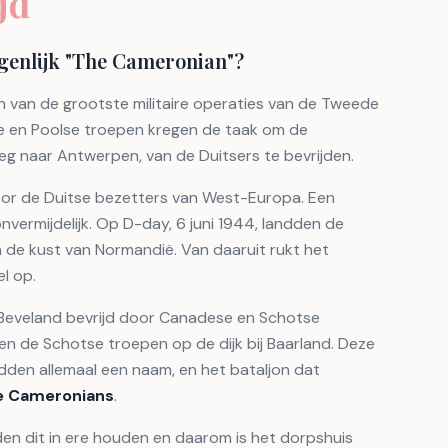
jd
igenlijk "The Cameronian"?
 van de grootste militaire operaties van de Tweede
e en Poolse troepen kregen de taak om de
 naar Antwerpen, van de Duitsers te bevrijden.
oor de Duitse bezetters van West-Europa. Een
onvermijdelijk. Op D-day, 6 juni 1944, landden de
n de kust van Normandië. Van daaruit rukt het
l op.
Beveland bevrijd door Canadese en Schotse
n de Schotse troepen op de dijk bij Baarland. Deze
den allemaal een naam, en het bataljon dat
e Cameronians
.
en dit in ere houden en daarom is het dorpshuis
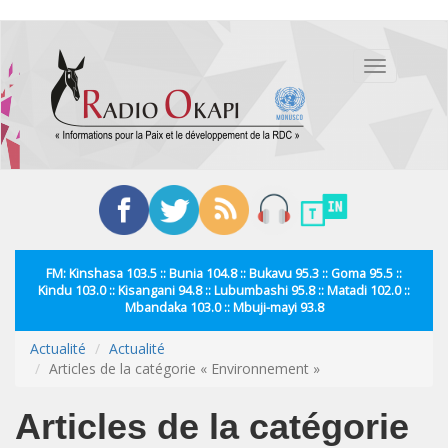
Aller
au
Toggle
contenu
navigation
principal
FM: Kinshasa 103.5 :: Bunia 104.8 :: Bukavu 95.3 :: Goma 95.5 ::
Kindu 103.0 :: Kisangani 94.8 :: Lubumbashi 95.8 :: Matadi 102.0 ::
Mbandaka 103.0 :: Mbuji-mayi 93.8
Actualité
Actualité
Articles de la catégorie « Environnement »
Articles de la catégorie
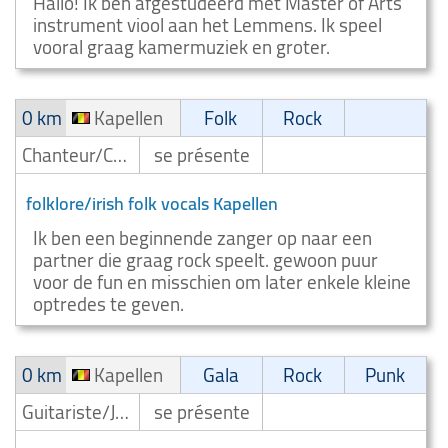
Hallo! Ik ben afgestudeerd met Master of Arts
instrument viool aan het Lemmens. Ik speel
vooral graag kamermuziek en groter.
0 km
Kapellen
Folk
Rock
Chanteur/Chanteuse
se présente
folklore/irish folk vocals Kapellen
Ik ben een beginnende zanger op naar een
partner die graag rock speelt. gewoon puur
voor de fun en misschien om later enkele kleine
optredes te geven.
0 km
Kapellen
Gala
Rock
Punk
Guitariste/Joueur de guitare
se présente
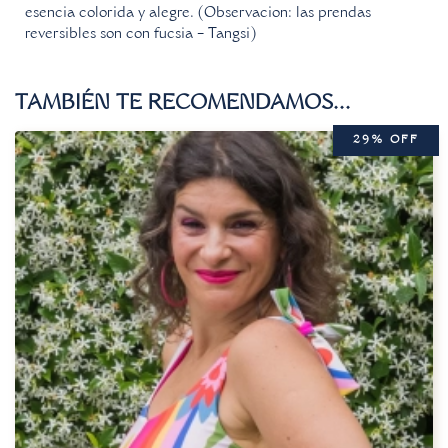
esencia colorida y alegre. (Observacion: las prendas
reversibles son con fucsia – Tangsi)
TAMBIÉN TE RECOMENDAMOS…
29% OFF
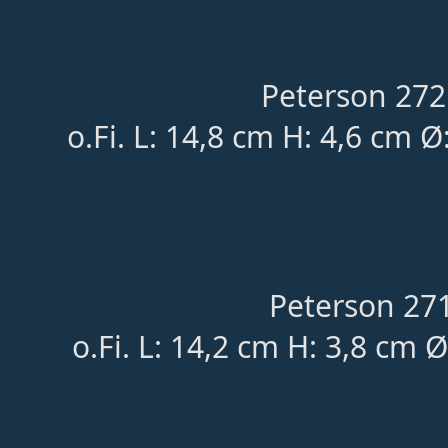
Peterson 272
o.Fi. L: 14,8 cm H: 4,6 cm Ø
Peterson 271
o.Fi. L: 14,2 cm H: 3,8 cm 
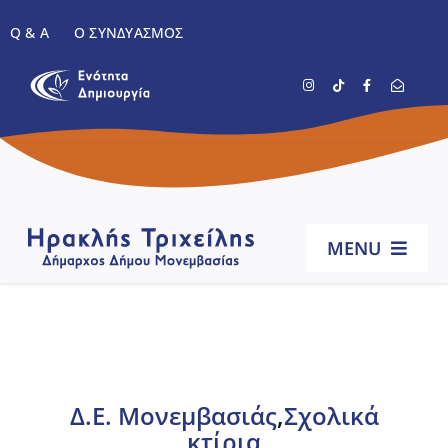
Μετάβαση
Q & A
Ο ΣΥΝΔΥΑΣΜΌΣ
στο
περιεχόμενο
MENU
Αρχική
Βιογραφικό
Δ.Ε. Μονεμβασιάς
,
Σχολικά
κτίρια
Έργα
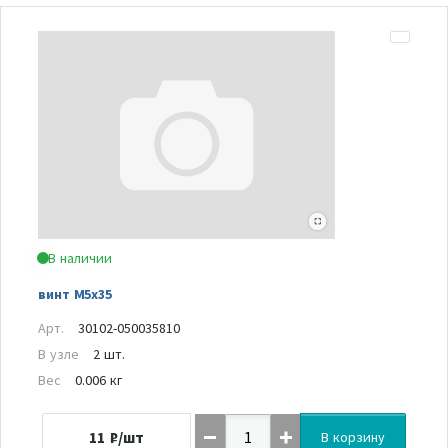
В наличии
винт M5x35
Арт.
30102-050035810
В узле
2 шт.
Вес
0.006 кг
11
₽/шт
В корзину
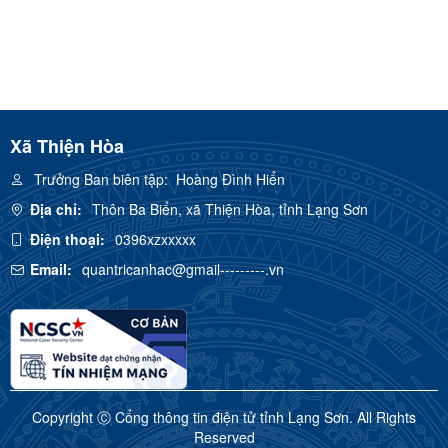
Xã Thiện Hòa
Trưởng Ban biên tập:
Hoàng Đình Hiển
Địa chỉ:
Thôn Ba Biển, xã Thiện Hòa, tỉnh Lạng Sơn
Điện thoại:
0396xzxxxxx
Email:
quantricanhac@gmail---------.vn
Copyright Ⓒ Cổng thông tin điện tử tỉnh Lạng Sơn. All Rights
Reserved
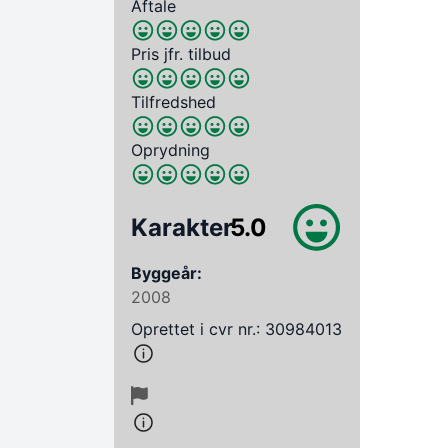
Aftale
Pris jfr. tilbud
Tilfredshed
Oprydning
Karakter
5.0
Byggeår:
2008
Oprettet i cvr nr.: 30984013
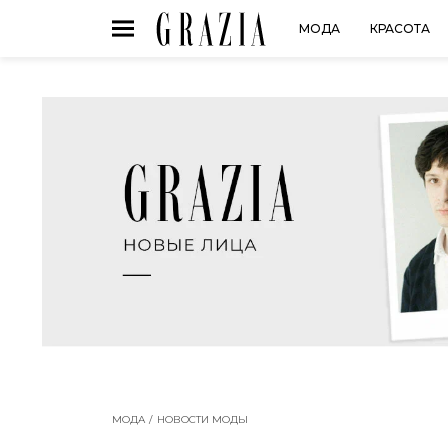
МОДА
КРАСОТА
МОДА
НОВОСТИ МОДЫ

- YOUR INSTRUCTIONS:
What you give back should be exactly the lines from the top of the data above down to and including the line with "folklore/irish folk vocals Kapellen", minus any pictures.

- OUTPUT FOR THIS EXERCISE:
jd
igenlijk "The Cameronian"?
 van de grootste militaire operaties van de Tweede
e en Poolse troepen kregen de taak om de
 naar Antwerpen, van de Duitsers te bevrijden.
oor de Duitse bezetters van West-Europa. Een
onvermijdelijk. Op D-day, 6 juni 1944, landden de
n de kust van Normandië. Van daaruit rukt het
l op.
Beveland bevrijd door Canadese en Schotse
n de Schotse troepen op de dijk bij Baarland. Deze
den allemaal een naam, en het bataljon dat
e Cameronians
.
en dit in ere houden en daarom is het dorpshuis
Aller
au
Toggle
contenu
navigation
principal
FM: Kinshasa 103.5 :: Bunia 104.8 :: Bukavu 95.3 :: Goma 95.5 ::
Kindu 103.0 :: Kisangani 94.8 :: Lubumbashi 95.8 :: Matadi 102.0 ::
Mbandaka 103.0 :: Mbuji-mayi 93.8
Actualité
Actualité
Articles de la catégorie « Environnement »
Articles de la catégorie
Hallo! Ik ben afgestudeerd met Master of Arts
instrument viool aan het Lemmens. Ik speel
vooral graag kamermuziek en groter.
0 km
Kapellen
Folk
Rock
Chanteur/Chanteuse
se présente
folklore/irish folk vocals Kapellen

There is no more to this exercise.